[Saved entries]
---------------

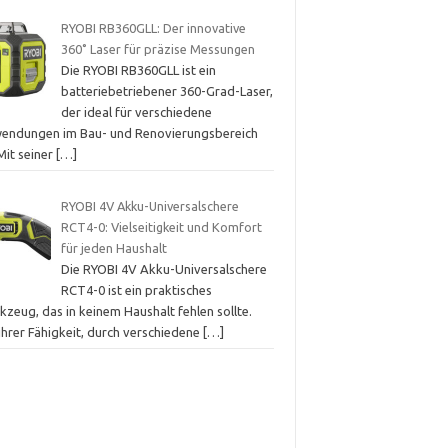
RYOBI RB360GLL: Der innovative
360˚ Laser für präzise Messungen
Die RYOBI RB360GLL ist ein
batteriebetriebener 360-Grad-Laser,
der ideal für verschiedene
endungen im Bau- und Renovierungsbereich
 Mit seiner
[…]
RYOBI 4V Akku-Universalschere
RCT4-0: Vielseitigkeit und Komfort
für jeden Haushalt
Die RYOBI 4V Akku-Universalschere
RCT4-0 ist ein praktisches
zeug, das in keinem Haushalt fehlen sollte.
ihrer Fähigkeit, durch verschiedene
[…]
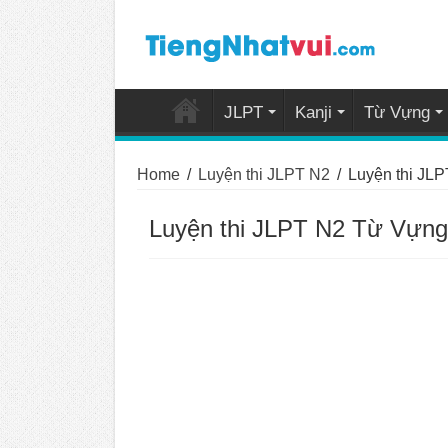
JLPT
Kanji
Từ Vựng
Home
/
Luyện thi JLPT N2
/
Luyện thi JL
Luyện thi JLPT N2 Từ Vựng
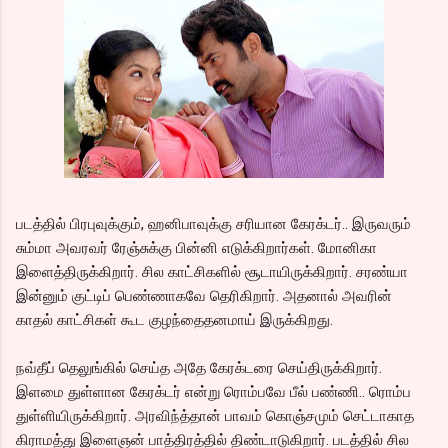
படத்தில் பிரபுவுக்கும், ஹனிபாவுக்கு சரியான கேரக்டர்.. இருவரும்
சும்மா அவரவர் ரேஞ்சுக்கு பின்னி எடுக்கிறார்கள். மோனிகா
இளைத்திருக்கிறார். சில காட்சிகளில் சூடாயிருக்கிறார். சரண்யா
இன்னும் குட்டிப் பெண்ணாகவே தெரிகிறார். அதனால் அவரின்
காதல் காட்சிகள் கூட குழந்தைதனமாய் இருக்கிறது.
நவ்தீப் தெலுங்கில் செய்த அதே கேரக்டரை செய்திருக்கிறார்.
இளமை துள்ளான கேரக்டர் என்று ரொம்பவே பீல் பண்ணி.. ரொம்ப
துள்ளியிருக்கிறார். அரவிந்த்தான் பாவம் கொஞ்சமும் செட்டாகாத
கிராமத்து இளைஞன் பாத்திரத்தில் திண்டாடுகிறார். படத்தில் சில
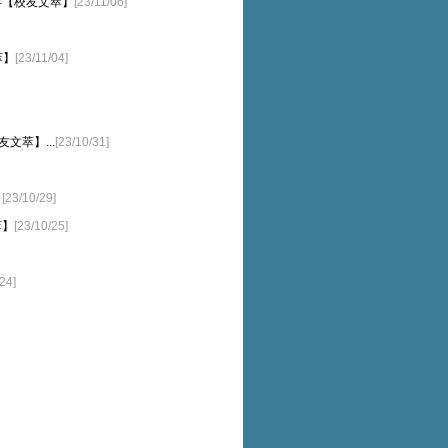
年【校友文萃】
[23/11/06]
萃】
[23/11/04]
文萃】...
[23/10/31]
】
[23/10/29]
萃】
[23/10/25]
24]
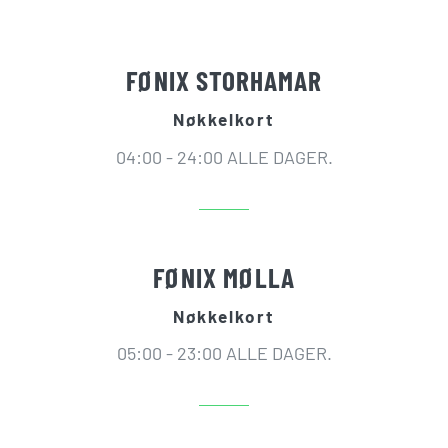
FØNIX STORHAMAR
Nøkkelkort
04:00 - 24:00 ALLE DAGER.
FØNIX MØLLA
Nøkkelkort
05:00 - 23:00 ALLE DAGER.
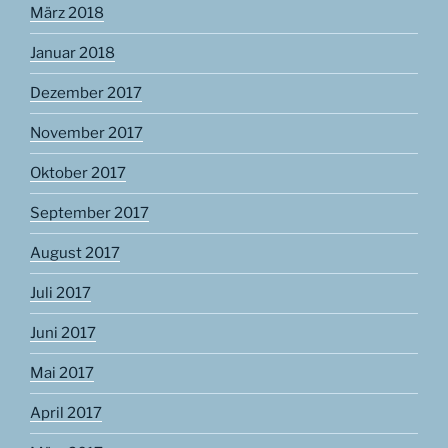
März 2018
Januar 2018
Dezember 2017
November 2017
Oktober 2017
September 2017
August 2017
Juli 2017
Juni 2017
Mai 2017
April 2017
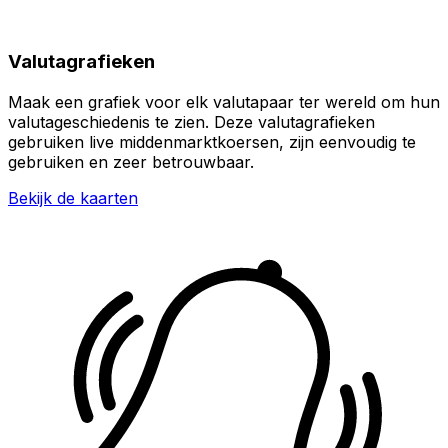
Valutagrafieken
Maak een grafiek voor elk valutapaar ter wereld om hun
valutageschiedenis te zien. Deze valutagrafieken
gebruiken live middenmarktkoersen, zijn eenvoudig te
gebruiken en zeer betrouwbaar.
Bekijk de kaarten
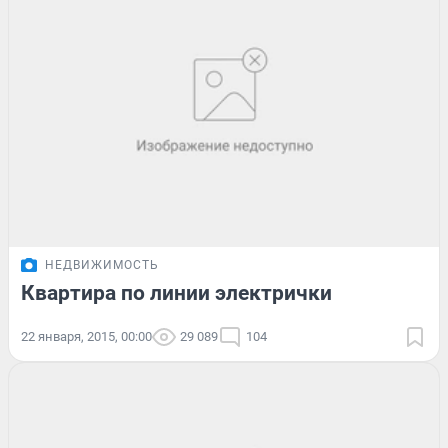
НЕДВИЖИМОСТЬ
Квартира по линии электрички
22 января, 2015, 00:00
29 089
104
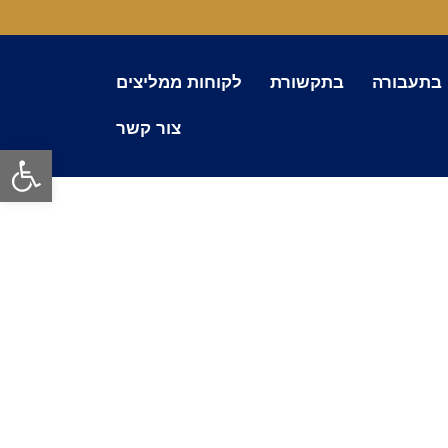
 בתעבורה
בתקשורת
לקוחות ממליצים
צור קשר
פתח סרגל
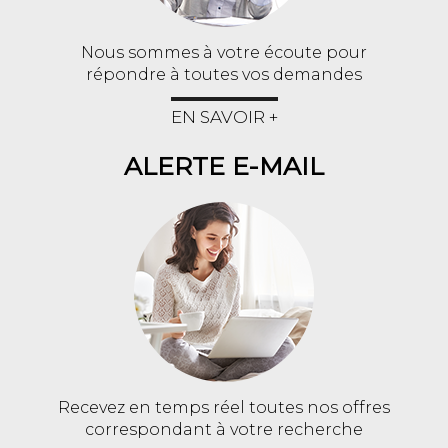
Nous sommes à votre écoute pour
répondre à toutes vos demandes
EN SAVOIR +
ALERTE E-MAIL
Recevez en temps réel toutes nos offres
correspondant à votre recherche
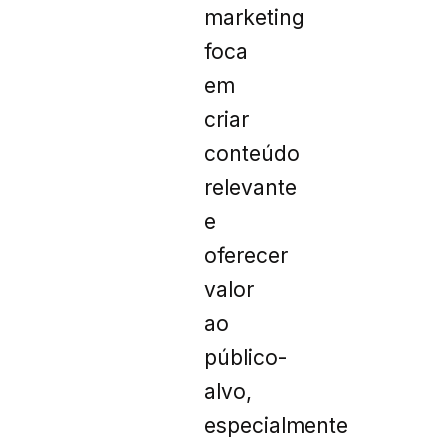
marketing
foca
em
criar
conteúdo
relevante
e
oferecer
valor
ao
público-
alvo,
especialmente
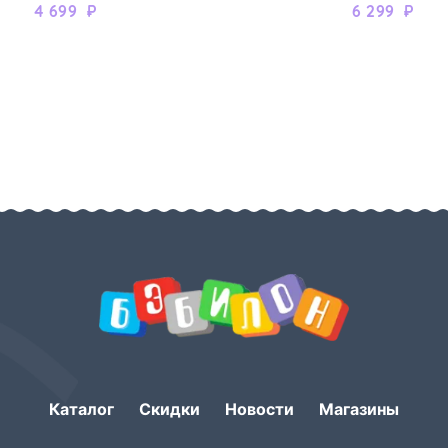
4 699
₽
6 299
₽
Каталог
Скидки
Новости
Магазины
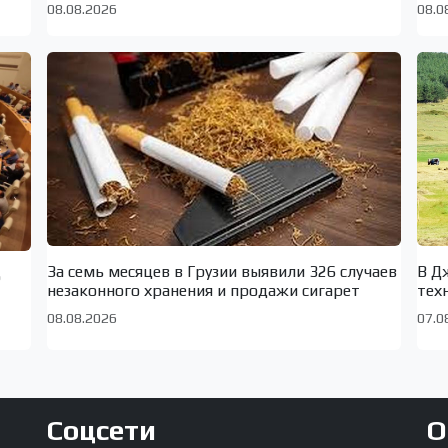
08.08.2026
08.0
За семь месяцев в Грузии выявили 326 случаев
В Д
о
незаконного хранения и продажи сигарет
тех
08.08.2026
07.0
Соцсети
О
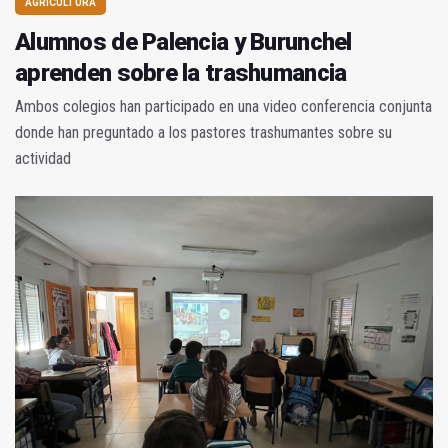
AGRICULTURA
Alumnos de Palencia y Burunchel
aprenden sobre la trashumancia
Ambos colegios han participado en una video conferencia conjunta
donde han preguntado a los pastores trashumantes sobre su
actividad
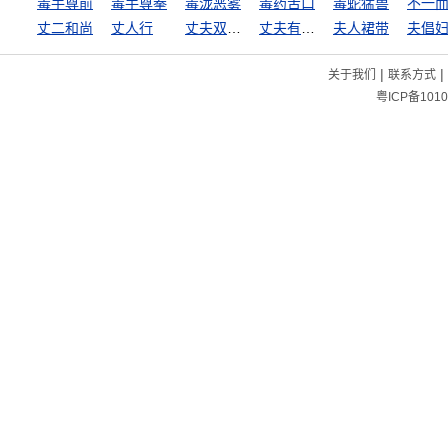
毒手尊前
毒手尊拳
毒泷恶雾
毒药苦口
毒蛇猛兽
不一
丈二和尚
丈人行
丈夫双泪不轻弹
丈夫有泪不轻弹
夫人裙带
夫倡
|
|
关于我们
联系方式
粤ICP备1010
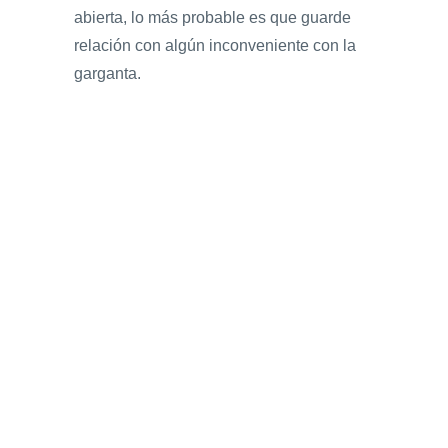
abierta, lo más probable es que guarde
relación con algún inconveniente con la
garganta.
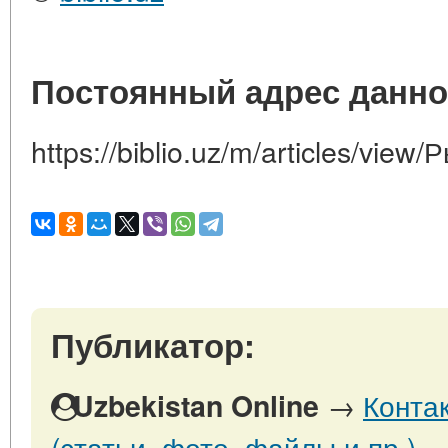
Постоянный адрес данно
https://biblio.uz/m/articles/vie
Публикатор:
→
Конта
Uzbekistan Online
(статьи, фото, файлы и пр.)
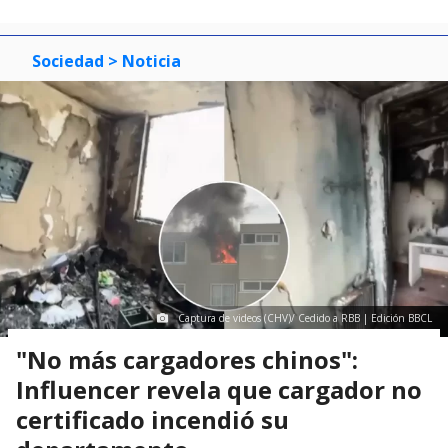
Sociedad
> Noticia
Captura de videos (CHV)/ Cedido a RBB | Edición BBCL
"No más cargadores chinos":
Influencer revela que cargador no
certificado incendió su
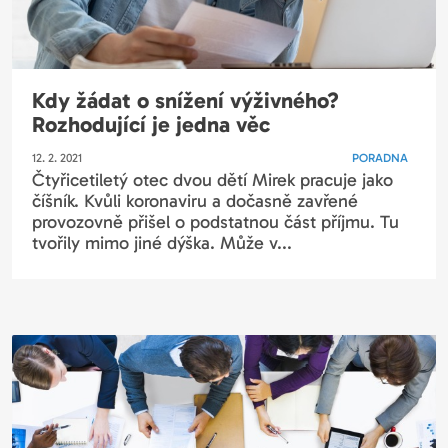
Kdy žádat o snížení výživného?
Rozhodující je jedna věc
12. 2. 2021
PORADNA
Čtyřicetiletý otec dvou dětí Mirek pracuje jako
číšník. Kvůli koronaviru a dočasně zavřené
provozovně přišel o podstatnou část příjmu. Tu
tvořily mimo jiné dýška. Může v...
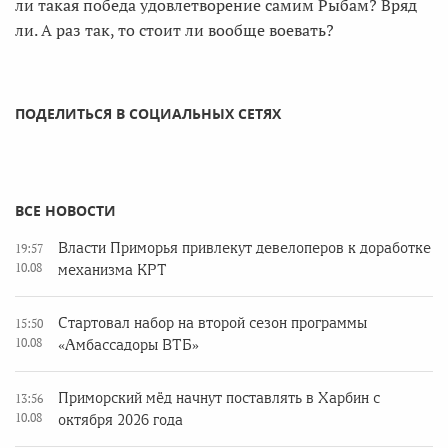
ли такая победа удовлетворение самим Рыбам? Вряд
ли. А раз так, то стоит ли вообще воевать?
ПОДЕЛИТЬСЯ В СОЦИАЛЬНЫХ СЕТЯХ
ВСЕ НОВОСТИ
Власти Приморья привлекут девелоперов к доработке
19:57
10.08
механизма КРТ
Стартовал набор на второй сезон программы
15:50
10.08
«Амбассадоры ВТБ»
Приморский мёд начнут поставлять в Харбин с
13:56
10.08
октября 2026 года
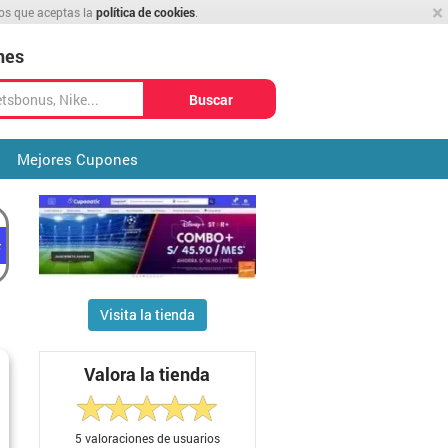
×
mos que aceptas la
política de cookies
.
nes
Buscar
Mejores Cupones
Visita la tienda
Valora la tienda
5
valoraciones de usuarios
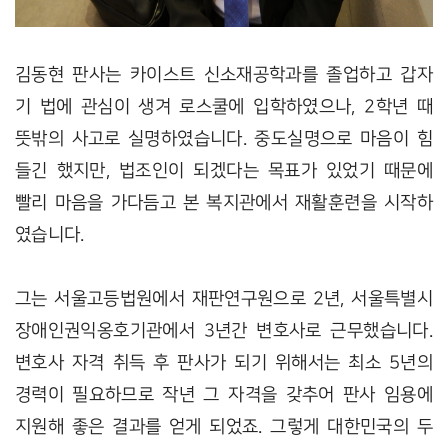
김동현 판사는 카이스트 신소재공학과를 졸업하고 갑자
기 법에 관심이 생겨 로스쿨에 입학하였으나, 2학년 때
뜻밖의 사고로 실명하였습니다. 중도실명으로 마음이 힘
들긴 했지만, 법조인이 되겠다는 목표가 있었기 때문에
빨리 마음을 가다듬고 본 복지관에서 재활훈련을 시작하
였습니다.
그는 서울고등법원에서 재판연구원으로 2년, 서울특별시
장애인권익옹호기관에서 3년간 변호사로 근무했습니다.
변호사 자격 취득 후 판사가 되기 위해서는 최소 5년의
경력이 필요하므로 작년 그 자격을 갖추어 판사 임용에
지원해 좋은 결과를 얻게 되었죠. 그렇게 대한민국의 두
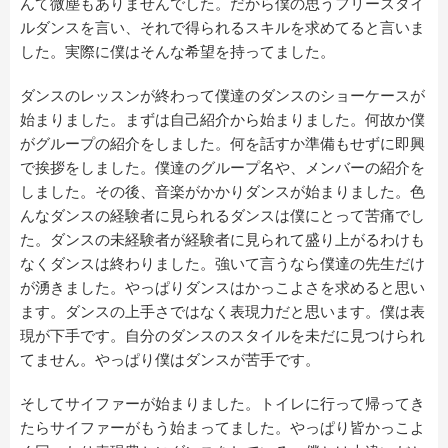
んて微塵もありませんでした。だから僕の思うフリースタイ
ルダンスを言い、それで得られるスキルを求めてると言いま
した。実際に僕はそんな希望を持ってました。
ダンスのレッスンが終わって僕達のダンスのショーケースが
始まりました。まずは自己紹介から始まりました。何故か僕
がグループの紹介をしました。何を話すか準備もせずに即興
で挨拶をしました。僕達のグループ名や、メンバーの紹介を
しました。その後、音楽がかかりダンスが始まりました。色
んなダンスの経験者に見られるダンスは僕にとって苦痛でし
た。ダンスの未経験者が経験者に見られて盛り上がるわけも
なくダンスは終わりました。強いて言うなら僕達の先生だけ
が湧きました。やっぱりダンスはかっこよさを求めると思い
ます。ダンスの上手さではなく表現力だと思います。僕は表
現が下手です。自分のダンスのスタイルを未だに見つけられ
てません。やっぱり僕はダンスが苦手です。
そしてサイファーが始まりました。トイレに行って帰ってき
たらサイファーがもう始まってました。やっぱり皆かっこよ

---------------

WHAT THIS TASK INVOLVES | Find each line in the entries above that contains the string "toutes", and copy those lines out. Treat uppercase and lowercase as different.

EXERCISE ANSWER |
répondre à toutes vos demandes
Recevez en temps réel toutes nos offres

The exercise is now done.